Currently, I am a PhD student in the Courtney Lab where my role concerns mapping epitranscriptomic RNA modifications across the IAV genome and its transcripts, and elucidating their roles in the viral lifecycle. Such modifications have been implicated in affecting several post-transcriptional regulatory functions such as RNA secondary structure, translation efficiency and immune recognition. Our lab utilises recent technologies and that allow for us virologists to pinpoint the precise location of RNA modifications, determine their evolutionary conservation and to explore their phenotypic effects.
Favourite film - Lord of the Rings Return of the King.
PhD student - Stefano Bonazza
I am a first-year PhD student in the Courtney Lab.
I hold an undergraduate degree in Biotechnology and a master’s in Cellular and Molecular Biology, both obtained at the University of Bologna. As part of my master’s, I worked for one year at the Heinrich Pette Institute for Experimental Virology in Hamburg (Germany), studying Human Cytomegalovirus (HCMV). In particular, I employed single-molecule light microscopy to assess the role of subnuclear organelles in the biogenesis of the HCMV replication compartment.
My main interests lie in the many ways viruses hijack cellular processes to their benefit, as well as the intricacies of the host defence mechanism. I like employing high-technology microscopy approaches to dissect complex biological problems.

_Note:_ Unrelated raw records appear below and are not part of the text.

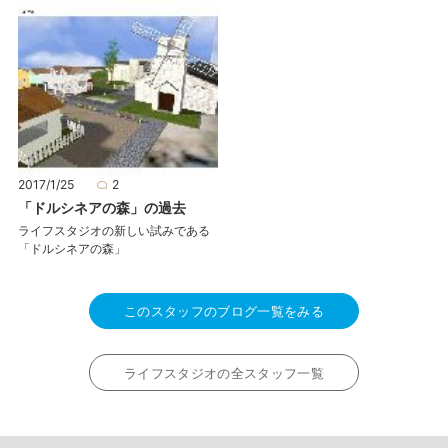
2017/1/25
2
「ドルシネアの森」の過去
ライフスタジオの新しい試みである
「ドルシネアの森」
このスタッフのブログ一覧をみる
ライフスタジオの全スタッフ一覧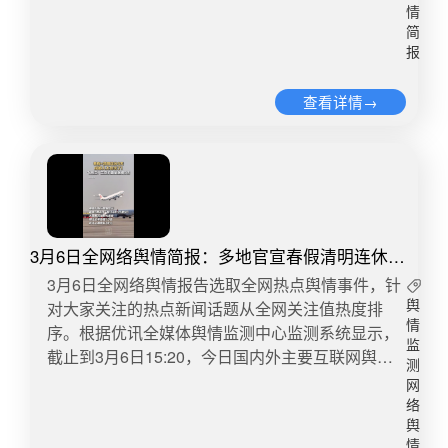
仍在协商，事件后续记者将持续关注。​​转自：大象
线，把营销套路玩进了食品安全领域。产品以刺身
涨35.6%，布伦特原油一周累计涨幅也高达
情
新闻微博舆情热度：阅读量543万 讨论量775 ​5、男
简
包装、冰鲜区陈列、场景化暗示引导生食消费，却
27.88%。据新华社报道，科威特国家石油公司3月
报
孩一个好奇举动家长赔偿超2万元近日，浙江嘉
用不显眼提示规避责任；店员以专业身份给出相悖
7日宣布，受美以伊战事威胁霍尔木兹海峡船只通
兴。9岁男孩因好奇用打火机点燃小区入户厅床垫
承诺，让消费者陷入“信包装还是信店员”的两难。
行安全、运输原油和成品油的船只匮乏等因素影
查看详情→
引发火灾，火星半分钟内蔓延致床垫完全燃烧，消
看似符合标签规范，实则利用信息差与会员信任溢
响，该公司遭遇“不可抗力”，已开始削减原油产量
防及时扑救未酿成大祸。经核算损失约2.1万元，由
价，刻意制造认知混淆，把寄生虫、致病菌感染风
和炼油加工量。市场担忧，国际原油价格或将进一
家长全额赔偿。‌‌经询问得知，该男孩当晚约同学放
险转嫁给普通消费者。更值得警惕的是，该产品曾
步上涨。国际油价大涨直接冲击到国内油价。3月9
烟花，下午独自去买打火机，回来时见到门厅的床
执行可生食标准GB 10136，后因抽检不合格被
日24时，国内成品油将迎来新一轮调价窗口。多家
垫，出于好奇凑近打了一下火，想试试打火机好不
罚，悄然下调标准至GB 2733却未公开说明、未调
机构预计，受国际原油价格大幅走高的影响，本轮
好用。第一次尝试没打着火，他再次尝试，终于打
整售价与陈列，进一步加剧误导。会员制商超的核
国内成品油价上调已无悬念。根据隆众资讯3月9日
上了火，并在床垫上留下丁点火星，男孩见状没有
3月6日全网络舆情简报：多地官宣春假清明连休6
心竞争力，本是品质与信任 。当大品牌开始玩“小
最新预测，预计3月9日24时将上调汽柴油限价，每
任何处置，而是快速逃离，返回了家中。（秦一）​​
天
字免责+口头背书”的双面话术，用营销暗示替代明
吨汽油上调695元、柴油上调670元，折合每升92
​​3月6日全网络舆情报告选取全网热点舆情事件，针
转自：大河报微博舆情热度：阅读量423.7万 讨论
确告知，用最低合规标准收割消费习惯，伤害的不
号汽油涨0.53元、95号汽油涨0.56元、0号柴油上
对大家关注的热点新闻话题从全网关注值热度排
舆
量604 ​​6、门店回应vivo宣布涨价3月16日，vivo发
仅是消费者健康权益，更是长期积累的品牌口碑。
涨0.57元。按照普通私家车油箱50升计算，加满一
情
序。根据优讯全媒体舆情监测中心监测系统显示，
布《关于vivo及iQOO部分产品建议零售价调整的说
监
食品安全无模糊地带，告知义务不能打折扣。商家
箱92号汽油将多花超25元。该机构展望后市认为，
截止到3月6日15:20，今日国内外主要互联网舆情
测
明》称，受全球半导体及存储成本持续大幅上涨的
更不应在标准边缘试探，用小聪明消耗公众信任。
中东地区冲突短期内难以结束，由此带来的霍尔木
快报数据如下：​1、多地官宣春假清明连休6天近
网
影响，经慎重评估，vivo将于2026年3月18日10:00
消费市场需要透明与坦诚，而非话术博弈。唯有摒
兹海峡封闭、产油国减产等供应风险不容小视，在
期，多地相继发布了2026年的中小学春假安排。今
络
起，调整部分产品的建议零售价，具体机型及价格
弃误导性营销，把真实标准与风险清晰告知，才能
地缘局势发酵的背景下，不排除国际油价持续攀高
年成都中小学春假的放假时间，由各区（市）县结
舆
以官方渠道商品详情页展示为准。3月18日，@九
守住食品安全底线，重建与消费者的信任联结。​​转
情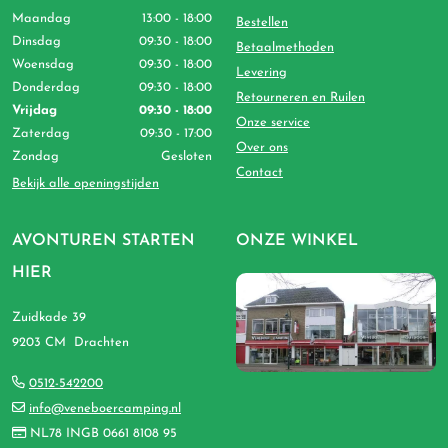
Maandag
13:00 - 18:00
Bestellen
Dinsdag
09:30 - 18:00
Betaalmethoden
Woensdag
09:30 - 18:00
Levering
Donderdag
09:30 - 18:00
Retourneren en Ruilen
Vrijdag
09:30 - 18:00
Onze service
Zaterdag
09:30 - 17:00
Over ons
Zondag
Gesloten
Contact
Bekijk alle openingstijden
AVONTUREN STARTEN
ONZE WINKEL
HIER
Zuidkade 39
9203 CM Drachten
0512-542200
info@veneboercamping.nl
NL78 INGB 0661 8108 95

In the Courtney Lab, I am studying the mechanisms that guide the deposition of epitranscriptomic modifications on Influenza transcripts. It is known that many modifications are installed onto cellular transcripts co-transcriptionally, and the writer proteins responsible for their deposition are able to interact with the RNA polymerases of the cell. Thus, it is a possibility that the Influenza Polymerase (FluPol) could act as a recruitment hub for writers, resulting in the modification of all viral transcripts. I am currently employing single-molecule confocal microscopy, as well as unbiased proteomics approaches, to investigate the association between the FluPol and the writer machinery during infection.
Favourite film - How to Train Your Dragon
MSc student - Rebecca Shields
I’m an MSc student in the Courtney lab. In short, I’m a book lover, yoga enthusiast and a bit of a science geek. My favourite book genres include romance and psychological thrillers (if you haven’t read ‘The Silent Patient’ - add it to your list). I studied a BSc in Biomedical Science at Liverpool John Moores University. Whilst in Liverpool, I was part of the Biomedical Science society and was particularly interested in Immunology and Microbiology. My dissertation focused on the co-infection of HIV and Tuberculosis which furthered my passion of immunology and more specifically, immunological responses to viral infections. This led me to study an MSc in Experimental Medicine at Queens University Belfast, in which I also obtained the role of student course rep. Within the Courtney lab, our main field of interest is Flu Epitranscriptomics. However, my current project focuses on identifying RNA-binding host proteins that play an essential role within the packaging process of Influenza A. This named ‘FluRIC’ method is adapted from Alfredo Castello’s lab and aims to capture the RNA-binding interactome of wild type WSN and a rescued reporter virus, WSN-mScarlet. This will enable the isolation and analytical comparison of any host proteins interacting with packaging signal on the HA vRNA segment in WT WSN, and mScarlet in WSN-mScarlet reporter virus.